Непоследняя девушка: как новые слешеры переосмысляют классический образ жертвы
21 октября на экраны выходит фильм ужасов «Хеллоуин убивает». Перед премьерой Esquire решил разобраться, как теперь сценаристы обращаются с выжившими персонажами хорроров.
"Хэллоуин убивает" — 12-й фильм в культовой хоррор-франшизе, родившейся в далеком 1978-м из просто сюжетного захода: сбежавший из психиатрической лечебницы Майкл Майерс убивает юных нянек в канун Дня всех святых. Примечательно, что сюжет того первого (и до сих пор мощнейшего) фильма был детищем мужского и женского взгляда: жуткую историю о безмолвном маньяке, еще в детстве убившем старшую сестру, придумали и поставили Джон Карпентер и его тогдашняя девушка Дебра Хилл (сама до этого работавшая нянькой). Именно благодаря Хилл добрая часть фильма была посвящена весьма реалистичному щебету тройки главных героинь о парнях, учебе и прочих радостях 17-летних девушек.

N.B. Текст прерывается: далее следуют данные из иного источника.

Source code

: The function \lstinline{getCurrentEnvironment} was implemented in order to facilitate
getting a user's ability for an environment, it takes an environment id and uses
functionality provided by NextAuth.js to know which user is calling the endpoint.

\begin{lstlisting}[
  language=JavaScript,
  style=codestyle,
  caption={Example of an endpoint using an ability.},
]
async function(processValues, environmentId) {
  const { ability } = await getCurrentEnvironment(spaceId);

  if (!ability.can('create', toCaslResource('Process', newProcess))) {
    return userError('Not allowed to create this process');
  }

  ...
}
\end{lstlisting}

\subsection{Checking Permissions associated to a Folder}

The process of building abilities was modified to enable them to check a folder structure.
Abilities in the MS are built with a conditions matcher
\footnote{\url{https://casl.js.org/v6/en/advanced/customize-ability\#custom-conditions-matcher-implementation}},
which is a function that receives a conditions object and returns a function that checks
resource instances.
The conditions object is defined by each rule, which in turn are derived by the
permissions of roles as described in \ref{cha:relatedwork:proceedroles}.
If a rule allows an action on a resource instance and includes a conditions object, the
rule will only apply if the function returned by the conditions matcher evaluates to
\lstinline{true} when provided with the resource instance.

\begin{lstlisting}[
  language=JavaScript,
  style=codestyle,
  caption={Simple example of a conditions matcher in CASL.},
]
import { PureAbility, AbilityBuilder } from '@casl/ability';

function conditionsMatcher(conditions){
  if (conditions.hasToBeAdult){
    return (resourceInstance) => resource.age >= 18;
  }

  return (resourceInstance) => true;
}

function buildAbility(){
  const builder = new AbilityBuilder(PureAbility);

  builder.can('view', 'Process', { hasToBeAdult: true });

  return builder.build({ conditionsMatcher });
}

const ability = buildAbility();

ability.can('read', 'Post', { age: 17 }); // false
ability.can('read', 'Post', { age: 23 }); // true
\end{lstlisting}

Дикий успех «Хеллоуина», ставшего одним из самых прибыльных независимых фильмов в истории, запустил цунами подражателей и, по сути, придумал жанр слешер (от англ. to slash — «резать»). Большая часть из фильмов-копий следовала стандартной формуле: маньяк + группа молодежи, из которой до финала доживала только самая смышленая (и девственная) девушка. Этот сюжетный троп получил название final girl, то есть «последняя девушка». Термин относится к сюжету, а не к индустрии, поэтому его не стоит путать с другим распространенным понятием — scream queen («королева крика»). Им именуют актрис, часто снимающихся в фильмах ужасов, но совсем не обязательно в них выживающих. Например, одна из главных «королев крика» 1990-х, Сара Мишель Геллар, частенько эффектно погибала на экране.
Феномен «последних девушек» в наши дни кажется как никогда актуальным. Теперь, когда в коллективном сознании прочно закрепились понятия «абьюз», «жертва» и «харассмент», общество более чутко относится к женщинам, пережившим нечто ужасное. И успех движения #MeToo неизменно должен был вдохновить сценаристов рассказывать качественно новые истории. Время действительно пришло.
Долгие десятилетия главных героинь фильмов ужасов редко ждало что-то хорошее. По своей сути хорроры — это мрачные сказки для взрослых. И их финалы чаще всего так же условны, как и концовки сказок традиционных. Спасение от маньяка — такая же условная удача, как, например, свадьба принцессы и принца. Но если о последних мы узнаем хоты бы то, что «они жили долго и счастливо», то в слешерах титры обычно бегут уже сразу после того, как заплаканное лицо победившей маньяка девушки озаряют красно-синие огни мигалок. Классические слешеры редко удосуживались выяснить, что дальше происходило с героинями, которые не просто пережили серию потрясений, но и в одночасье потеряли друзей и близких. Во многом потому, что слешеры были историями о центральных злодеях. А если злодей пал, то и фильму конец. В 1980-х и первой половине 1990-х Фредди Крюгер, Джейсон Вурхис и Майкл Майерс были полноценными поп-иконами, а боровшиеся с ними героини — издержками жанра. До недавних пор.
Если слешер собирал кассу, то о дальнейшей судьбе его положительных персонажей зритель узнавал из продолжения. И судьба эта была не особо завидной. Final girls либо умирали, чтобы спасти новую «последнюю девушку» и фактически освободить ей путь («Кошмар на улице Вязов 3»). Либо по новому кругу боролись с тем же злом, попутно снова лишаясь близких («Крик 2, 3, 4», «Я все еще знаю, что вы сделали прошлым летом»). Либо о них забывали, фокусируясь на новых персонажах (большинство серий «Пятницы, 13-е»). Либо бесцеремонно убивали за кадром.